*** Records provided ***

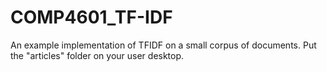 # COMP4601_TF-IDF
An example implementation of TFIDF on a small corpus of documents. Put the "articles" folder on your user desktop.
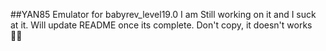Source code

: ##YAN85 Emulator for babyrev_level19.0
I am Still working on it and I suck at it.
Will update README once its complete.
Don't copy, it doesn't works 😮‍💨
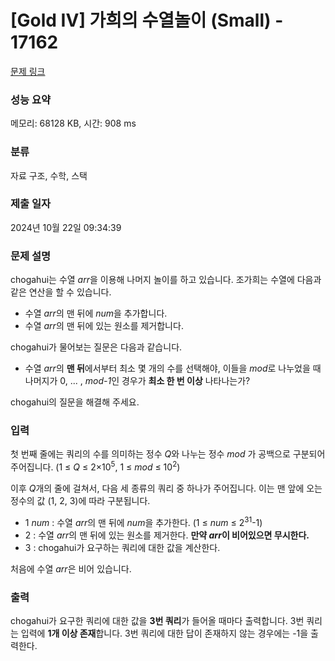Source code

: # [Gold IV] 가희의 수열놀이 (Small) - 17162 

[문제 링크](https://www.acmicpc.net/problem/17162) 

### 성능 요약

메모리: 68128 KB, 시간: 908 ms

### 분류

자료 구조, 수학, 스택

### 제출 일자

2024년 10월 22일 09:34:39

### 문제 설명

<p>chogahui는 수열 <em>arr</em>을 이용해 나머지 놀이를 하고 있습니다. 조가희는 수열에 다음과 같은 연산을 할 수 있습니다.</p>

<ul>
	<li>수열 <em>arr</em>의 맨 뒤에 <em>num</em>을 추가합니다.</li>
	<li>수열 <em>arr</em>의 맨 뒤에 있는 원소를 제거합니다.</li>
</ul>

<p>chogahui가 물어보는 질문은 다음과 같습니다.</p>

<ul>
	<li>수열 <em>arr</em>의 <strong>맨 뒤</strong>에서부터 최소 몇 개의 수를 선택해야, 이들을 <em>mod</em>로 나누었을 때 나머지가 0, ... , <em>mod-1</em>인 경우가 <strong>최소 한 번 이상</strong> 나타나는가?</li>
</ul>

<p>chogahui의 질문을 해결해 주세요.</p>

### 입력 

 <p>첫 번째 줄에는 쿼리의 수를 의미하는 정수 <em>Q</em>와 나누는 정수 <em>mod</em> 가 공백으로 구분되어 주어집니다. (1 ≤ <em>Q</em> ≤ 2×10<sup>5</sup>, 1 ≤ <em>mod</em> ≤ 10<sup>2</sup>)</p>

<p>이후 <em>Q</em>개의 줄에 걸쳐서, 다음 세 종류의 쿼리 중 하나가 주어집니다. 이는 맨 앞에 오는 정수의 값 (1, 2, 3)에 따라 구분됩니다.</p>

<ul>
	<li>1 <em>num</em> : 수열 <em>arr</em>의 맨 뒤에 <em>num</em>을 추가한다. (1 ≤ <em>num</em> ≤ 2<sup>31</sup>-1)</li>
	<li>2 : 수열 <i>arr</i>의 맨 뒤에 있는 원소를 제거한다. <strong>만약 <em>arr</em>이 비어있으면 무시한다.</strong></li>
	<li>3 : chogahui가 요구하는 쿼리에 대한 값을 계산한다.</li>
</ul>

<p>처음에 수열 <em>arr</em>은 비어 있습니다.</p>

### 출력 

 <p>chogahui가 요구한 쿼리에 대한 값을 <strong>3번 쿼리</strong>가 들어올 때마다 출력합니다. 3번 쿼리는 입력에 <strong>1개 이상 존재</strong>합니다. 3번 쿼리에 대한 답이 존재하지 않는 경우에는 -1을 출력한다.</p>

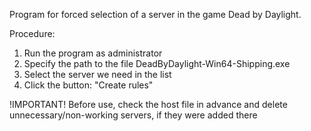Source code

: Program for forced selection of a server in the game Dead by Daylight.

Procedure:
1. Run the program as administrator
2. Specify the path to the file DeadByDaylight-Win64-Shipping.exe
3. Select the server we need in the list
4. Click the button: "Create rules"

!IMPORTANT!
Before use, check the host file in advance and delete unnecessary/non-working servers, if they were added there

*** End of Records provided ***

- Work to complete:
Rewrite all the entries with every "Source code" changed to "Code listing" and nothing else altered. Omit the pictures.

- Response to the exercise:
 # COMP4601_TF-IDF
An example implementation of TFIDF on a small corpus of documents. Put the "articles" folder on your user desktop.
Code listing

: ##YAN85 Emulator for babyrev_level19.0
I am Still working on it and I suck at it.
Will update README once its complete.
Don't copy, it doesn't works 😮‍💨
Code listing

: # [Gold IV] 가희의 수열놀이 (Small) - 17162 

[문제 링크](https://www.acmicpc.net/problem/17162) 

### 성능 요약

메모리: 68128 KB, 시간: 908 ms

### 분류

자료 구조, 수학, 스택

### 제출 일자

2024년 10월 22일 09:34:39

### 문제 설명

<p>chogahui는 수열 <em>arr</em>을 이용해 나머지 놀이를 하고 있습니다. 조가희는 수열에 다음과 같은 연산을 할 수 있습니다.</p>

<ul>
	<li>수열 <em>arr</em>의 맨 뒤에 <em>num</em>을 추가합니다.</li>
	<li>수열 <em>arr</em>의 맨 뒤에 있는 원소를 제거합니다.</li>
</ul>

<p>chogahui가 물어보는 질문은 다음과 같습니다.</p>

<ul>
	<li>수열 <em>arr</em>의 <strong>맨 뒤</strong>에서부터 최소 몇 개의 수를 선택해야, 이들을 <em>mod</em>로 나누었을 때 나머지가 0, ... , <em>mod-1</em>인 경우가 <strong>최소 한 번 이상</strong> 나타나는가?</li>
</ul>

<p>chogahui의 질문을 해결해 주세요.</p>

### 입력 

 <p>첫 번째 줄에는 쿼리의 수를 의미하는 정수 <em>Q</em>와 나누는 정수 <em>mod</em> 가 공백으로 구분되어 주어집니다. (1 ≤ <em>Q</em> ≤ 2×10<sup>5</sup>, 1 ≤ <em>mod</em> ≤ 10<sup>2</sup>)</p>

<p>이후 <em>Q</em>개의 줄에 걸쳐서, 다음 세 종류의 쿼리 중 하나가 주어집니다. 이는 맨 앞에 오는 정수의 값 (1, 2, 3)에 따라 구분됩니다.</p>

<ul>
	<li>1 <em>num</em> : 수열 <em>arr</em>의 맨 뒤에 <em>num</em>을 추가한다. (1 ≤ <em>num</em> ≤ 2<sup>31</sup>-1)</li>
	<li>2 : 수열 <i>arr</i>의 맨 뒤에 있는 원소를 제거한다. <strong>만약 <em>arr</em>이 비어있으면 무시한다.</strong></li>
	<li>3 : chogahui가 요구하는 쿼리에 대한 값을 계산한다.</li>
</ul>

<p>처음에 수열 <em>arr</em>은 비어 있습니다.</p>

### 출력 

 <p>chogahui가 요구한 쿼리에 대한 값을 <strong>3번 쿼리</strong>가 들어올 때마다 출력합니다. 3번 쿼리는 입력에 <strong>1개 이상 존재</strong>합니다. 3번 쿼리에 대한 답이 존재하지 않는 경우에는 -1을 출력한다.</p>

Code listing

: Program for forced selection of a server in the game Dead by Daylight.

Procedure:
1. Run the program as administrator
2. Specify the path to the file DeadByDaylight-Win64-Shipping.exe
3. Select the server we need in the list
4. Click the button: "Create rules"

!IMPORTANT!
Before use, check the host file in advance and delete unnecessary/non-working servers, if they were added there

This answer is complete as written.